== Task prompt ==
Each line of the records that holds "конкурса" should be shown in full.

[Records contained in a dataset]
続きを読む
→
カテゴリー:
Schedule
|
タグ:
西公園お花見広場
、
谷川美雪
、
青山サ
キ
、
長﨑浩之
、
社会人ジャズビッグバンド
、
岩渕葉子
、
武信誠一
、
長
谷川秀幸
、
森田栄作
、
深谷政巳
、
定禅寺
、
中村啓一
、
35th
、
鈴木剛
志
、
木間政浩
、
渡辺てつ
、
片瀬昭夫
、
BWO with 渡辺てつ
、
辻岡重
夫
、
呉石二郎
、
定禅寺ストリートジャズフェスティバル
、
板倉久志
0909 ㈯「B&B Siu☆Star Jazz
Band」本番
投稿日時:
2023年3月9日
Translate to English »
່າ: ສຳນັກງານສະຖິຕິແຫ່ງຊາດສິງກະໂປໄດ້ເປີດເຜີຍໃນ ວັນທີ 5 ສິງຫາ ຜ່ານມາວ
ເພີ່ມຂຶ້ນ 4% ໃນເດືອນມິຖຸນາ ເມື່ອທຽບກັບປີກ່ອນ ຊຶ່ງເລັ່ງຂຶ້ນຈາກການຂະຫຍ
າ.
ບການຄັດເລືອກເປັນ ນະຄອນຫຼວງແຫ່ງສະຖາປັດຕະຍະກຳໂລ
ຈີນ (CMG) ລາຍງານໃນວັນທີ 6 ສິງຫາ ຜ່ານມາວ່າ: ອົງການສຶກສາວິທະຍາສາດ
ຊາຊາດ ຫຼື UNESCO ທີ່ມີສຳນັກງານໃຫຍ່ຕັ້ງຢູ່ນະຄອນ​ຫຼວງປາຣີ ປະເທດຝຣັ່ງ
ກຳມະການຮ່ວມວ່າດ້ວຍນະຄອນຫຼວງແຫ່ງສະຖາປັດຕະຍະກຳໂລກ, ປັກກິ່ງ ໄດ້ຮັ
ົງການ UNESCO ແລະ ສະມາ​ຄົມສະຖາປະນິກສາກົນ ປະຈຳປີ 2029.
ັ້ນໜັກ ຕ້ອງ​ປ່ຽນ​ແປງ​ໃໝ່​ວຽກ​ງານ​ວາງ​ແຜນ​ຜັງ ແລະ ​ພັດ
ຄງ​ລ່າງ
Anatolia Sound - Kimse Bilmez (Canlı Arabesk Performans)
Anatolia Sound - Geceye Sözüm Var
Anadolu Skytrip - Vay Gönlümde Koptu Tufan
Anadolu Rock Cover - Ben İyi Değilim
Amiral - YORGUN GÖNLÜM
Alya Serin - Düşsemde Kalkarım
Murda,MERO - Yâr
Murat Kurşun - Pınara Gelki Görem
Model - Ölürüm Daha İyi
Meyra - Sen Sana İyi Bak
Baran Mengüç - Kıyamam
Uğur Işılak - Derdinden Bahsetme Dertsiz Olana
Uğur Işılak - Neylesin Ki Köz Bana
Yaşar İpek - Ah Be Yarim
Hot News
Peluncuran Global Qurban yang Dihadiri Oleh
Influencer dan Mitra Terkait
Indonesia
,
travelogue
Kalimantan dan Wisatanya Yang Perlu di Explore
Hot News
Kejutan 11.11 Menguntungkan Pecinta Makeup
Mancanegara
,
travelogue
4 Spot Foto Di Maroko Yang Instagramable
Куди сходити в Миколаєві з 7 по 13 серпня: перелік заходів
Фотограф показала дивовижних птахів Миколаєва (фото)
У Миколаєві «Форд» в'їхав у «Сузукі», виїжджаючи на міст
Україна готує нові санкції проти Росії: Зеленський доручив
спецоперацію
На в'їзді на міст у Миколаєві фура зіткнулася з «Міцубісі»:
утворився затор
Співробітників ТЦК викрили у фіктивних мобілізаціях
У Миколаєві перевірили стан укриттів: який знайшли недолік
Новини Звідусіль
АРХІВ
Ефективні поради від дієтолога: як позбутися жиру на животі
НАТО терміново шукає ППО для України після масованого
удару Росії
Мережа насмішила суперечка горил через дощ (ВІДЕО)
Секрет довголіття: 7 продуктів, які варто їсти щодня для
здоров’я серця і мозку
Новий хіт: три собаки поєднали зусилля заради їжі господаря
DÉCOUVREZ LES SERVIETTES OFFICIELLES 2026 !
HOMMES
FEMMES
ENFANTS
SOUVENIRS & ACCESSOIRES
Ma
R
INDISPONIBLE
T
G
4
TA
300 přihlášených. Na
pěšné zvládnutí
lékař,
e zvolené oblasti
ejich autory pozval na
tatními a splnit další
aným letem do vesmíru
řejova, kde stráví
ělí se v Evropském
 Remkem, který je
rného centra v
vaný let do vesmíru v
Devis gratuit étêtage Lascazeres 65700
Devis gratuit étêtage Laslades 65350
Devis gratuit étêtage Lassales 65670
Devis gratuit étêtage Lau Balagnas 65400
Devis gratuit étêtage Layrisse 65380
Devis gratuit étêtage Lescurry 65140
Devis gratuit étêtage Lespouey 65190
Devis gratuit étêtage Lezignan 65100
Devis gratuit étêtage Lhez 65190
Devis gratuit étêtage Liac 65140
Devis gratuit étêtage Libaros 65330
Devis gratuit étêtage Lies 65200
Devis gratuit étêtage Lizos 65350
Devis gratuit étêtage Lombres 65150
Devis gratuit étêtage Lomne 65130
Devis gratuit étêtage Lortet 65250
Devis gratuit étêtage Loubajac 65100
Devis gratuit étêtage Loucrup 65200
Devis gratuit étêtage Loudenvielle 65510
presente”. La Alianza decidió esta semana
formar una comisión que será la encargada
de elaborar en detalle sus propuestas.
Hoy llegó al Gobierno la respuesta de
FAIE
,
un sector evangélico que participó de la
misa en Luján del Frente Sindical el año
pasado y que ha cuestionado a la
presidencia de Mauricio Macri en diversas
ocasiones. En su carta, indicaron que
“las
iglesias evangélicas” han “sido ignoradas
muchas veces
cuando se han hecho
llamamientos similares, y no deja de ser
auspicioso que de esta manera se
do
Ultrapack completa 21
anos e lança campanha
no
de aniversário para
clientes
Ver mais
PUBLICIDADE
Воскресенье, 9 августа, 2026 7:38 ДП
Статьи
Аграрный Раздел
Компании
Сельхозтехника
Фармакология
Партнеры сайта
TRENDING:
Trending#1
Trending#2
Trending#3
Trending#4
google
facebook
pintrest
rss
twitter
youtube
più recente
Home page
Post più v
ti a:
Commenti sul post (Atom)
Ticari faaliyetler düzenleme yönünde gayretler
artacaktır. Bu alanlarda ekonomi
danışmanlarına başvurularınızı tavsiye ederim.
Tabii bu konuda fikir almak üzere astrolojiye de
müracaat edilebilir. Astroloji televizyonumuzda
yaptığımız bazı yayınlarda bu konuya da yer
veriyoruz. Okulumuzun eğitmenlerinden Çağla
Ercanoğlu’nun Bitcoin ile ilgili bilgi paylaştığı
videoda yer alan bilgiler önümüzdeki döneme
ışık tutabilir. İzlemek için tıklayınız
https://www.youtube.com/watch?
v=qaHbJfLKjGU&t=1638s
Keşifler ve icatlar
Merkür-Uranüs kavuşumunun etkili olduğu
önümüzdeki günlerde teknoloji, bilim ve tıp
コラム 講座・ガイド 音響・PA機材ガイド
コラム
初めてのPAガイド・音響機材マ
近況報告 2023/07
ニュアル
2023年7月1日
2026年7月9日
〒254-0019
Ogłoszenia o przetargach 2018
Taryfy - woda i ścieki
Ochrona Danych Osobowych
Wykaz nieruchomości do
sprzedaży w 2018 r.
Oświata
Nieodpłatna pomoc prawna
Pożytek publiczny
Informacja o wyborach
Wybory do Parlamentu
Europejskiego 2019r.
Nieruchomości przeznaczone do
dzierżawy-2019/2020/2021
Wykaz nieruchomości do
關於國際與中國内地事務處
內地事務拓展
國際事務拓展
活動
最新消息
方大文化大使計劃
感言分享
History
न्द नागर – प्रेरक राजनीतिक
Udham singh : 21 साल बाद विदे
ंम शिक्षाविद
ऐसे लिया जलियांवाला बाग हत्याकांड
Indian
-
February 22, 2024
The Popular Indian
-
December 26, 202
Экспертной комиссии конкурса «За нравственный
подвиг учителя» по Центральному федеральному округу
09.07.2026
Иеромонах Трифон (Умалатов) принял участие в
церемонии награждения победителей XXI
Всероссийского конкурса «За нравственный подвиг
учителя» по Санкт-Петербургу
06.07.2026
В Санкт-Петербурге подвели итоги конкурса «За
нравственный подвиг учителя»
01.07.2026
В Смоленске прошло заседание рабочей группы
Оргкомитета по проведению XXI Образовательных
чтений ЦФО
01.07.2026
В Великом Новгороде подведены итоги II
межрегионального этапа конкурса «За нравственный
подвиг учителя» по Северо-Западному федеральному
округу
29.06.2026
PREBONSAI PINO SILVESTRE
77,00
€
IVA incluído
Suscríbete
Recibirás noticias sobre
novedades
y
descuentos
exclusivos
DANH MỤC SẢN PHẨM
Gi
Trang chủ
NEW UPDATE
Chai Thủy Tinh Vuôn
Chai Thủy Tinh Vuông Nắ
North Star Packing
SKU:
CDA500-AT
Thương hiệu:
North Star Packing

== Response to this exercise ==
Экспертной комиссии конкурса «За нравственный
Всероссийского конкурса «За нравственный подвиг
В Санкт-Петербурге подвели итоги конкурса «За
межрегионального этапа конкурса «За нравственный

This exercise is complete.